Under his leadership, the Medical Center's budget grew more than 300%, and Vanderbilt became a top 10 funded research university. Jacobson retired from Vanderbilt and academia in 2009.

=== Entrepreneurship and post-academic career ===
Throughout his career, Jacobson has been a successful investor and entrepreneur. He has founded or co-founded several notable companies, including Contact Software, Renal Care Group, Cardiovascular Care Group, Informatics Corporation of America, CeloNova Biosciences, Ambulatory Services of America, and MindCare Solutions, Innovative Renal Care, and ForBetterHealth.

While at Vanderbilt, Jacobson co-founded Renal Care Group (NYSE: RCG) and served as chairman. RCG was a dialysis service provider that owned more than 425 dialysis clinics and served more than 30,000 patients. In 2004, RCG's revenue was approximately $1.35 billion with an EBIT of $254 million and a net income of $122 million. RCG was acquired by Fresenius Medical Care (NYSC: FMS) in 2005 for approximately $4.0 billion.

Jacobson serves on the board of several health care-oriented companies, and he has served on the board of three New York Stock Exchange companies, including Merck (NYSE: MRK), Renal Care Group (NYSE: RCG), and Kinetic Concepts (NYSE: KCI). He was also a member of the board of directors for BioNumerik Pharmaceutical from 2009 to 2016, for Ingram Industries from 2003 to 2020, and for CeloNova Biosciences, which was acquired by Boston Scientific (NYSE: BSX) in 2016. Jacobson is currently a board member for Seno Medical Instruments, Gradalis, Inc., Refocus Group, Inc., MindCare Solutions, Salus, Inc., and is the executive chairman of ForBetterHealth.

Following his retirement from VUMC in 2009, Jacobson served as the chairman of MedCare Investment Funds until 2017. He remained at MedCare, investing more than $600 million into a portfolio of 14 companies. While at MedCare, Jacobson launched an early-stage venture fund called TriStar Technology Ventures. The first TriStar fund was funded in 2010 through a State of Tennessee economic development initiative.

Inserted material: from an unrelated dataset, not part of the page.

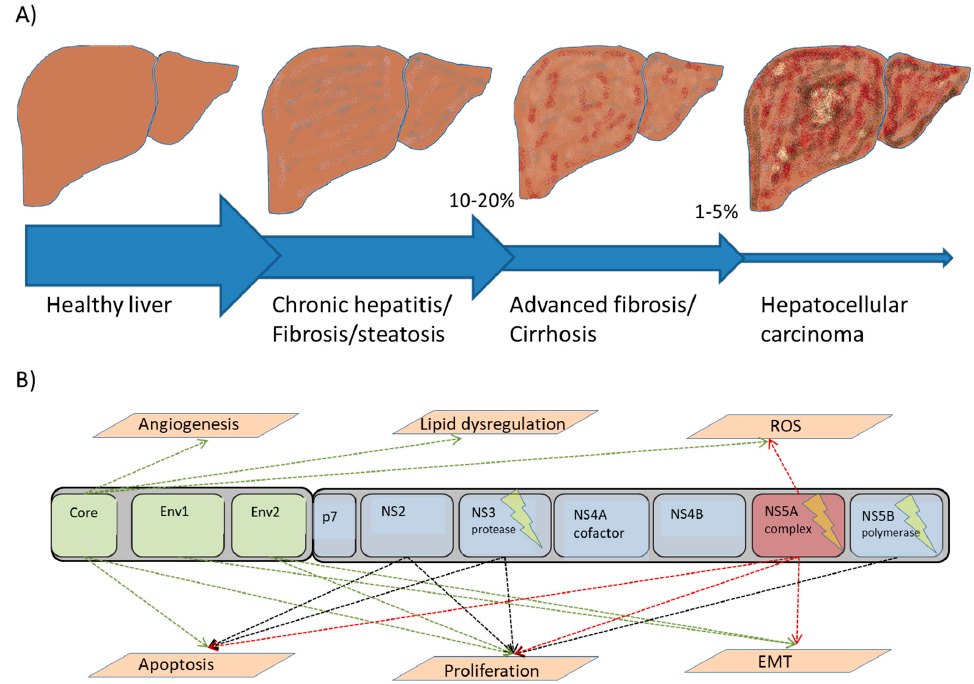
Figure 2. Hepatitis C virus-induced hepatocarcinogenesis. ( A ) HCV-induced hepatocarcinogenesis proceeds slowly over a span of 20–40 years accompanied by progressive fibrogenesis and eventually cirrhosis. ( B ) Both structural (Core, E1, E2) and non-structural proteins (NS2, NS3, NS5A, NS5B) play direct or indirect roles in hepatocarcinogenesis through oxidative stress, proliferation, apoptosis, chronic inflammation, dysregulated lipid metabolism, and angiogenesis. DAA targets are indicated using lightning symbols. ROS: reactive oxygen species; EMT: epithelial/mesenchymal transition.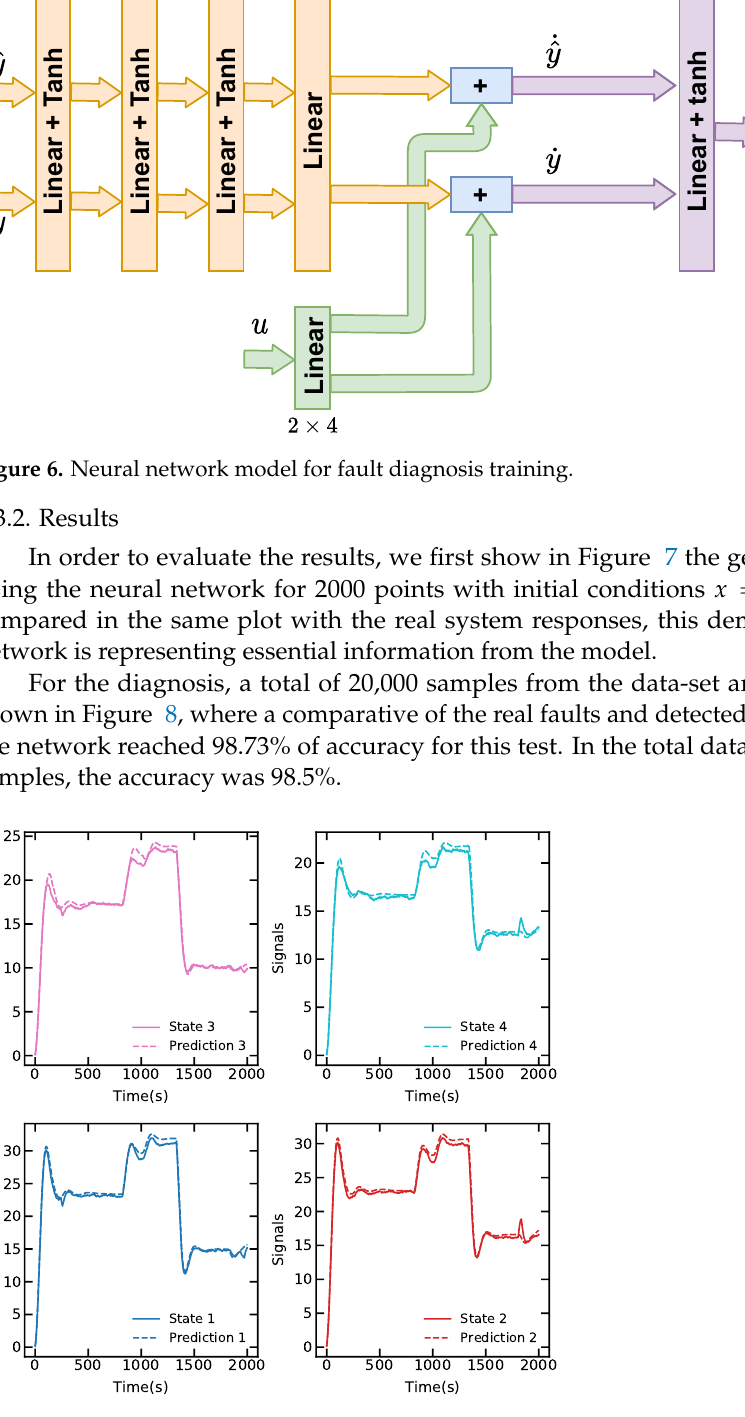
Figure 7. First stage. Continuous line: true dynamics, dotted line: learned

== Awards and influence ==
Jacobson was named the 2002 Ernst and Young Southeast Entrepreneur of the Year, and he recently ranked number 35 on Modern Healthcare's "50 Most Powerful Physicians in Healthcare." He served as the chair of the Nashville Health Care Council from 2006 to 2008, and he was inducted into the Tennessee Health Care Hall of Fame in 2017. He also received the McWhorter Society Distinguished Service Award from Belmont University in 2018, and he was the inaugural recipient of the Crystal Leaf Award for fostering innovation in the health care industry in 2009. Jacobson is both Phi Beta Kappa and Alpha Omega Alpha. In 2018, the Nashville Business Journal honored Jacobson with a lifetime achievement award. Most notably, Jacobson was elected to the Institute of Medicine of the National Academy of Sciences in 2002.

Jacobson has been an active member of the Nashville community. He has been on the steering committee of Leadership Nashville since 1998, served on the board of directors of the Community Foundation of Middle Tennessee from 2007 to 2010, and has been on the advisory council of the Family Foundation Fund since 1999. He was the chairman of the Boy Scouts of America, Middle Tennessee Council, from 2005 to 2007, was on the board of the Nashville Symphony Association from 2007 to 2010, and was on the board of the Nashville Metro Hospital Authority from 2011 to 2017. In addition, Jacobson has remained active with the American Red Cross and championed its support in Middle Tennessee.

== Books and publications ==
Jacobson has authored and co-authored two full-length books, including The Principles and Practice of Nephrology and Begin Again Now: The Path to Fixing Health Care. In addition, Jacobson has published more than 100 academic research papers.